Work instructions ▸ Identify all lines in the data containing the string "Burnley". Copy them out.
Records for this task Start Marker
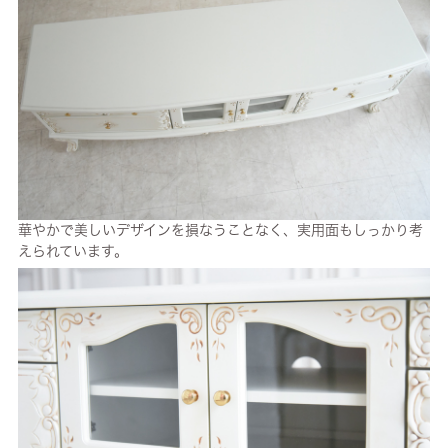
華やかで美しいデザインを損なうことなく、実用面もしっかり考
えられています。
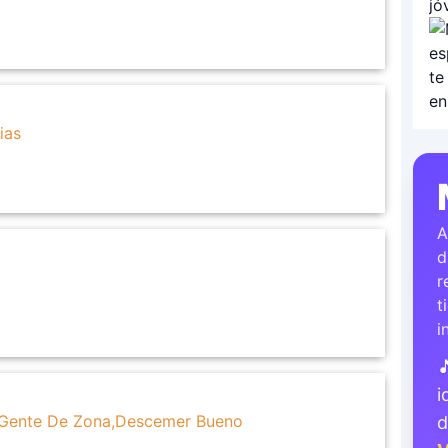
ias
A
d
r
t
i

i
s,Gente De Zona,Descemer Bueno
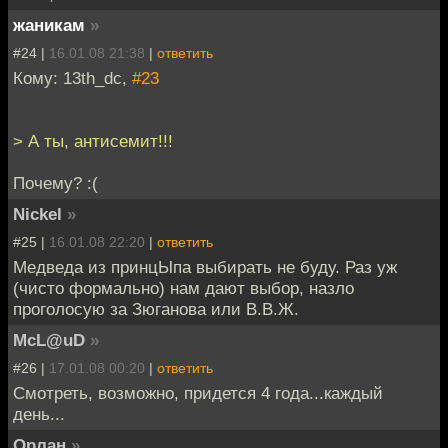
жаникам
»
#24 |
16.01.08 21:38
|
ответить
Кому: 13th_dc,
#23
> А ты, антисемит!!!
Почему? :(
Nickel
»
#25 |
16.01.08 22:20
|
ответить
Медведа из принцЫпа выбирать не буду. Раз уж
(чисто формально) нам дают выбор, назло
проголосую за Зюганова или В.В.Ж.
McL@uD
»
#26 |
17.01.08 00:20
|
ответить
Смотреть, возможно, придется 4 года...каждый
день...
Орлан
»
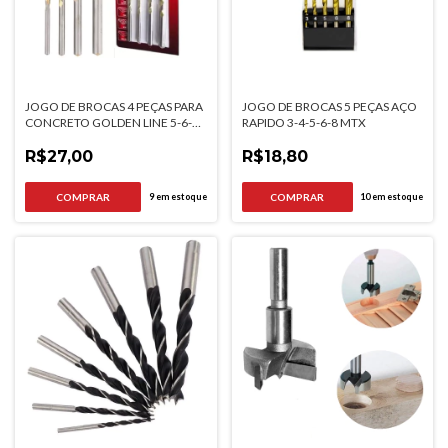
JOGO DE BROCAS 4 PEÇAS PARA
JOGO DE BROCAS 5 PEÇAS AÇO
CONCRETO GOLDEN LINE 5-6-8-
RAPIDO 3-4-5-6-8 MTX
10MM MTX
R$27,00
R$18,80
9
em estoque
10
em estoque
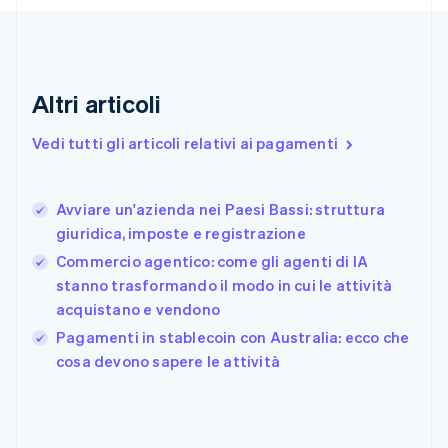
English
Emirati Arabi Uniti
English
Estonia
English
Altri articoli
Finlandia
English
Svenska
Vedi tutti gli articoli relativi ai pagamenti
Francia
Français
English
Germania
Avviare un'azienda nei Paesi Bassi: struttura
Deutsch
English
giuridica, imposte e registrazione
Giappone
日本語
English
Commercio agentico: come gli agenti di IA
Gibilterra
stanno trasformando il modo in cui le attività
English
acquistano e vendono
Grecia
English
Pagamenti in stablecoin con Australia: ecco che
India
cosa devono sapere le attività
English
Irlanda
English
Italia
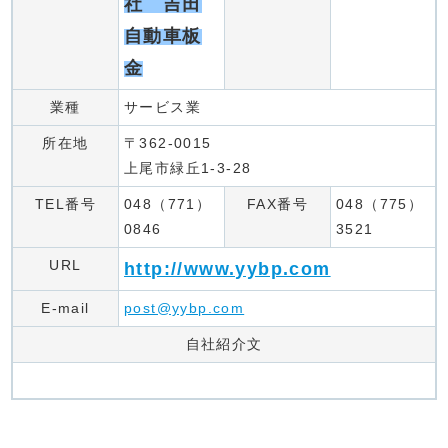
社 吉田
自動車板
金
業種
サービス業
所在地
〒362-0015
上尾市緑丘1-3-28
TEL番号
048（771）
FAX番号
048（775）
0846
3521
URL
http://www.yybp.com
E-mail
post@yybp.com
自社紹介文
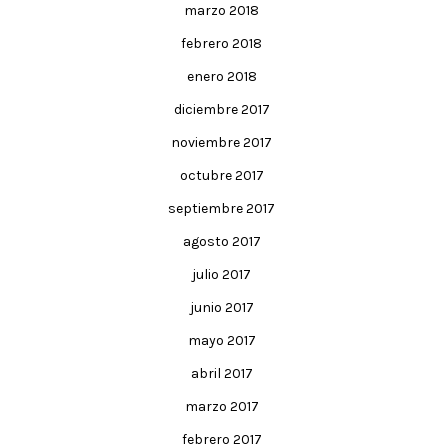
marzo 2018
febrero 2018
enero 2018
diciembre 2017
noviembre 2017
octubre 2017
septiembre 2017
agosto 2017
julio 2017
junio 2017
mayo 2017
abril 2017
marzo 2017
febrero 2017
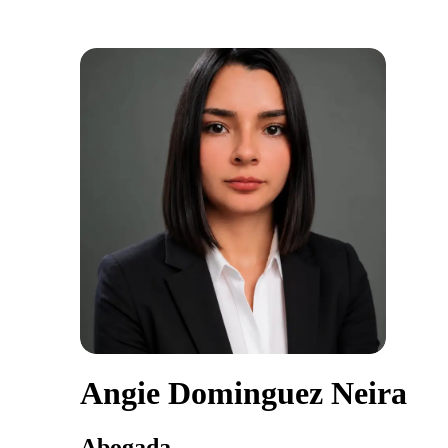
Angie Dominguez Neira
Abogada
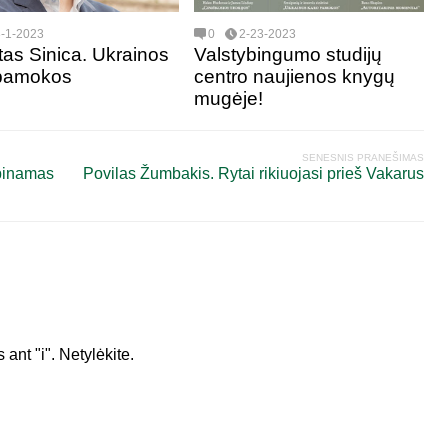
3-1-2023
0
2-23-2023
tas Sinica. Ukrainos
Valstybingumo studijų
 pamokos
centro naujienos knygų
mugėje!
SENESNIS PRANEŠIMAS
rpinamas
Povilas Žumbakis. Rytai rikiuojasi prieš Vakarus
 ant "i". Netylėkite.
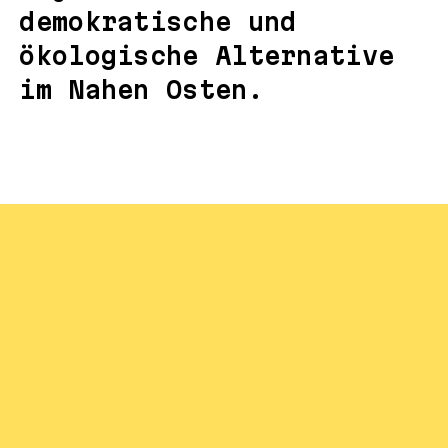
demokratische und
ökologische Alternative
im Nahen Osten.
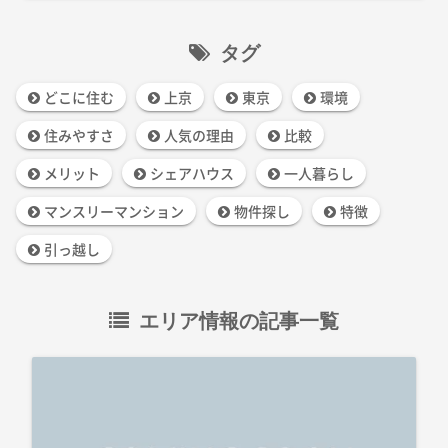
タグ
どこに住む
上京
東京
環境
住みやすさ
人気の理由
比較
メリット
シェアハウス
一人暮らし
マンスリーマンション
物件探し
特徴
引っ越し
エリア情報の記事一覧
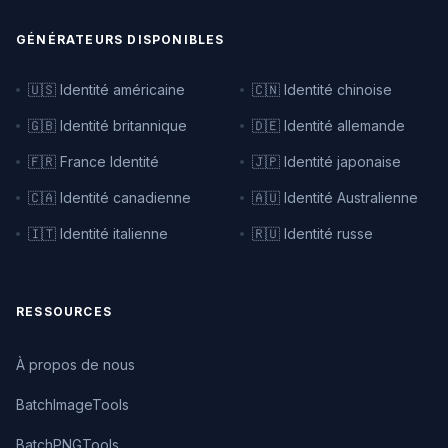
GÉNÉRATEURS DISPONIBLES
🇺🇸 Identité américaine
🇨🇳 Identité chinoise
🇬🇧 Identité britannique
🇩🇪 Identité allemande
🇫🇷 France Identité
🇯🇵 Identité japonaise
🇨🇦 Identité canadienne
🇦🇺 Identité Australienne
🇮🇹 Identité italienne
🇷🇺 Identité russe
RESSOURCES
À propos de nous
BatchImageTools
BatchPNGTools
Records for this task End Marker
Records for this task Start Marker
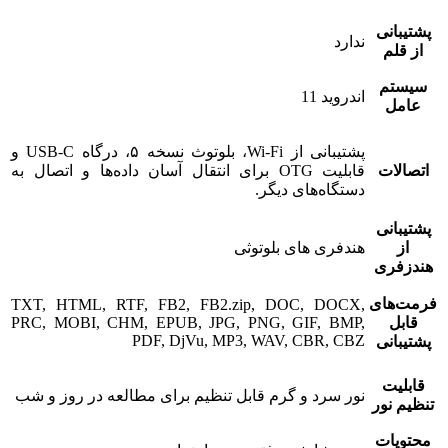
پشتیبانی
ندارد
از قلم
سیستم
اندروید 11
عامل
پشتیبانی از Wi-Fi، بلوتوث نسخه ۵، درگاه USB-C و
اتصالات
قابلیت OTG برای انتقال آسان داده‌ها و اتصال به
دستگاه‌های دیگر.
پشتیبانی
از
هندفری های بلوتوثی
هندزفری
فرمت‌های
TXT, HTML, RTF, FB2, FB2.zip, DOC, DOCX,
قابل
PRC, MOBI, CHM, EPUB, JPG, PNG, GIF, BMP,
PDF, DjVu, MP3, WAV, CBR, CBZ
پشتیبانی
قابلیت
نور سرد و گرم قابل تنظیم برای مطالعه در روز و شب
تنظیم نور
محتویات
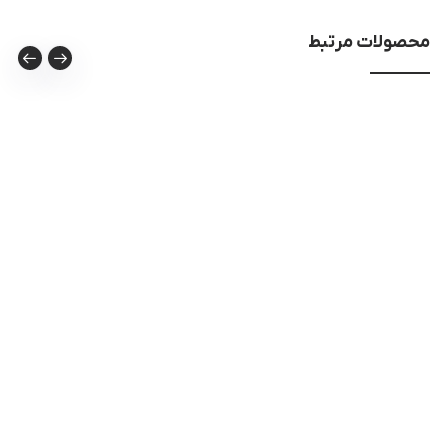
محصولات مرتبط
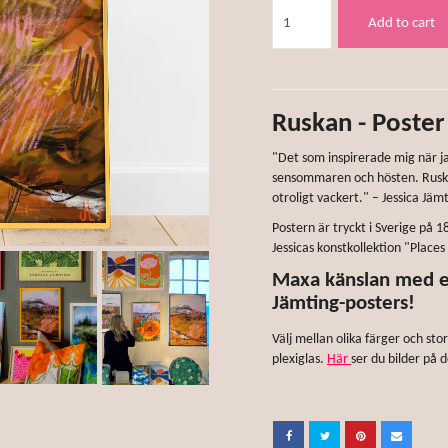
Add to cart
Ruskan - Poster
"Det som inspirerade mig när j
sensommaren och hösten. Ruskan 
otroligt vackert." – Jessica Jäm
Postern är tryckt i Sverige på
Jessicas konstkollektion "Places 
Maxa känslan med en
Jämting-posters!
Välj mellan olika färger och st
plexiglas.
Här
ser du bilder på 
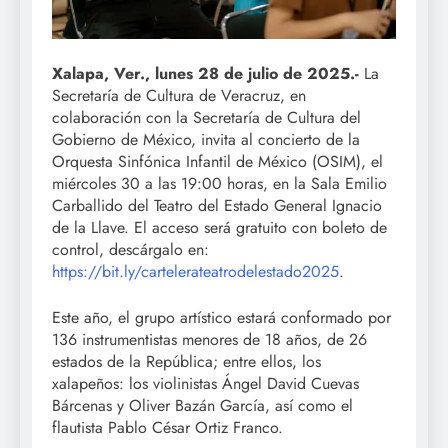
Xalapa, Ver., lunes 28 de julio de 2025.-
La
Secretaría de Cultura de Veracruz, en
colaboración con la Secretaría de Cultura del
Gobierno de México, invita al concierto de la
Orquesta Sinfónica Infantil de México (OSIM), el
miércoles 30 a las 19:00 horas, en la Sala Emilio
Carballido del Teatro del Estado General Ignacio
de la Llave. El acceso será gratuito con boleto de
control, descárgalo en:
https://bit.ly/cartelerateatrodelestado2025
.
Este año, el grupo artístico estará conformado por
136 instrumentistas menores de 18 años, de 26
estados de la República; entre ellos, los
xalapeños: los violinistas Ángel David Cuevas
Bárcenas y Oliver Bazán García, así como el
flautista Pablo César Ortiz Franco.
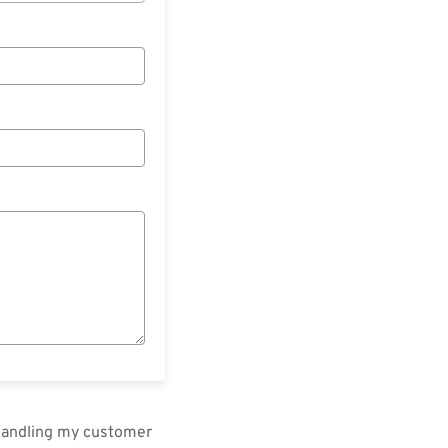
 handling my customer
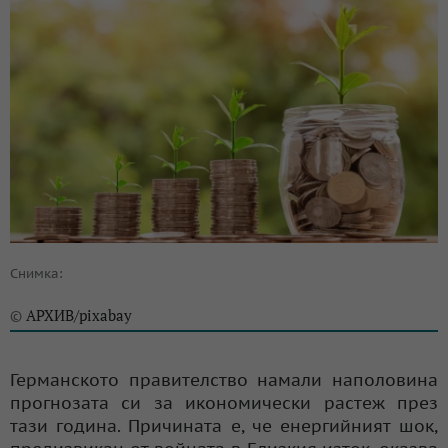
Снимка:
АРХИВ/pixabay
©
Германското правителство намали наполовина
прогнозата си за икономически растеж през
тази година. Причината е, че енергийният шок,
Records for this task End Marker
Records for this task Start Marker
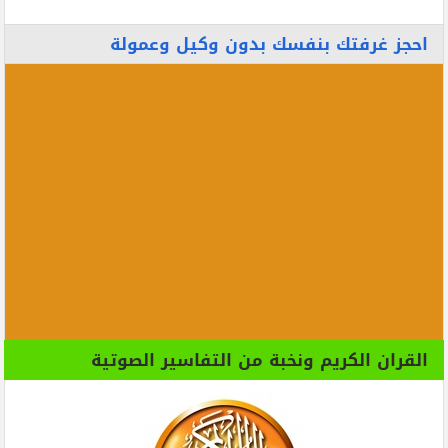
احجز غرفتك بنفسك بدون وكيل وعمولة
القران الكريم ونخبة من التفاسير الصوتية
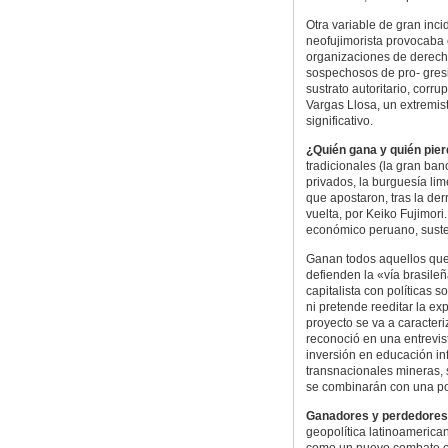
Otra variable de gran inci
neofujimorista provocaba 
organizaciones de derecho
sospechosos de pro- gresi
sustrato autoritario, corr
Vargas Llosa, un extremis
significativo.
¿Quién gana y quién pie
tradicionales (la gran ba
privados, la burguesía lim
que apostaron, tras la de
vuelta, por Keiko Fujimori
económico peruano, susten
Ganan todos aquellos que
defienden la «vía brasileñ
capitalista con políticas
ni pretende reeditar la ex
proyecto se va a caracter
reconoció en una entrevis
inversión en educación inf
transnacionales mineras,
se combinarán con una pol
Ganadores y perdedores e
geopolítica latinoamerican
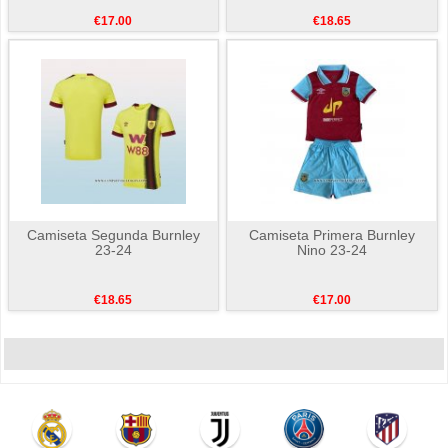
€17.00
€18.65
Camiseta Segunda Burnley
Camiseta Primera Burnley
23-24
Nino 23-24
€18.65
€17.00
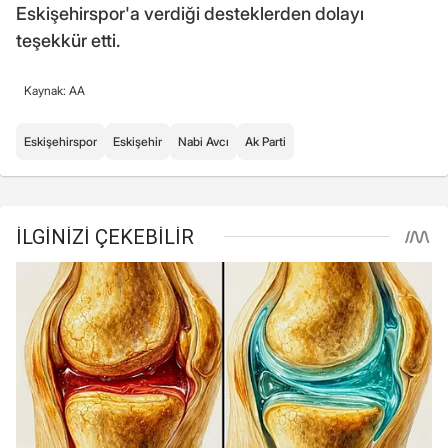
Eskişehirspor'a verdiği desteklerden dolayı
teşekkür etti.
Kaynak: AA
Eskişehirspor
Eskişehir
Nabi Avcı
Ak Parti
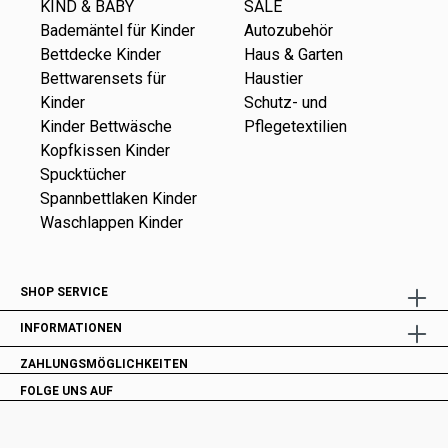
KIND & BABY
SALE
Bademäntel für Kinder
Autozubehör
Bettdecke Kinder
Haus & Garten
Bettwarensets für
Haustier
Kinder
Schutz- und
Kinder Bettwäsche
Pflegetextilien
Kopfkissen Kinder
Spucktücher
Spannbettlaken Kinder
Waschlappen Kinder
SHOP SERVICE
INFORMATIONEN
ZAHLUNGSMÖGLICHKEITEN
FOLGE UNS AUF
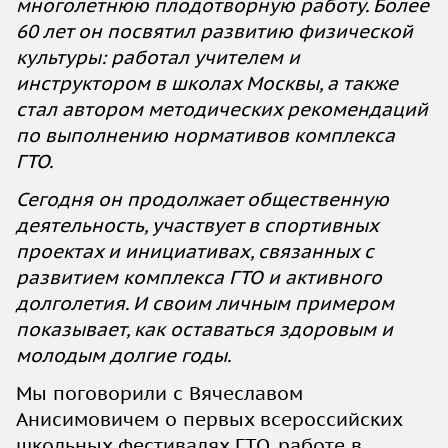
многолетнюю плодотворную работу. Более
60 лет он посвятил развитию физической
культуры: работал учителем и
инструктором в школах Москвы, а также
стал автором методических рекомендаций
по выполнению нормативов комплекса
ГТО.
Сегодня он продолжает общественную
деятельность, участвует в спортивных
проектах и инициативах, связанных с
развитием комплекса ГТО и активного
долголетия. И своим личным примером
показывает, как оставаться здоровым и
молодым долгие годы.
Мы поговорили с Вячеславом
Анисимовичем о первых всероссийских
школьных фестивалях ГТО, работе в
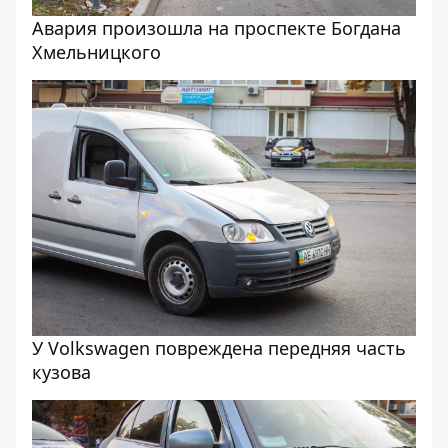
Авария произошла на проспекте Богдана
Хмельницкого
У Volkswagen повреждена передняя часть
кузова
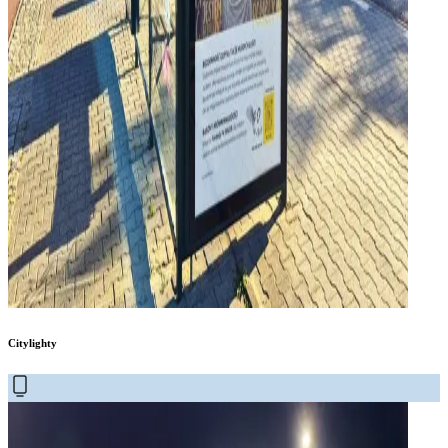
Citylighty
Records for this task End Marker
Solution below ▸
Camiseta Segunda Burnley
Camiseta Primera Burnley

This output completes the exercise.